Saved data entries:
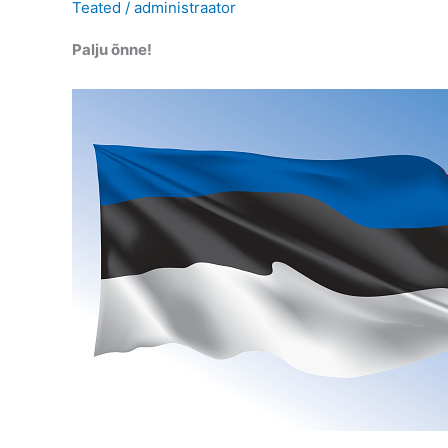
Teated
/
administraator
Palju õnne!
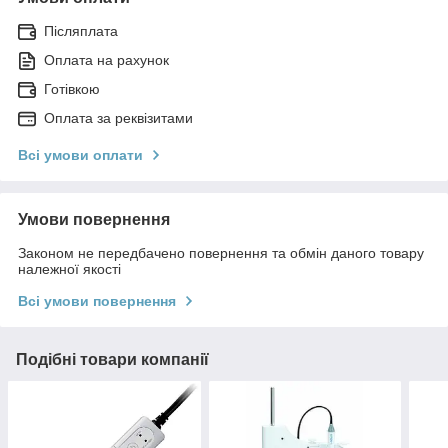
Післяплата
Оплата на рахунок
Готівкою
Оплата за реквізитами
Всі умови оплати
Умови повернення
Законом не передбачено повернення та обмін даного товару
належної якості
Всі умови повернення
Подібні товари компанії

Work instructions: Only the lines that hold the word "повернення" are wanted; each should be pulled from the records.

Reply to the task:
Умови повернення
Законом не передбачено повернення та обмін даного товару
Всі умови повернення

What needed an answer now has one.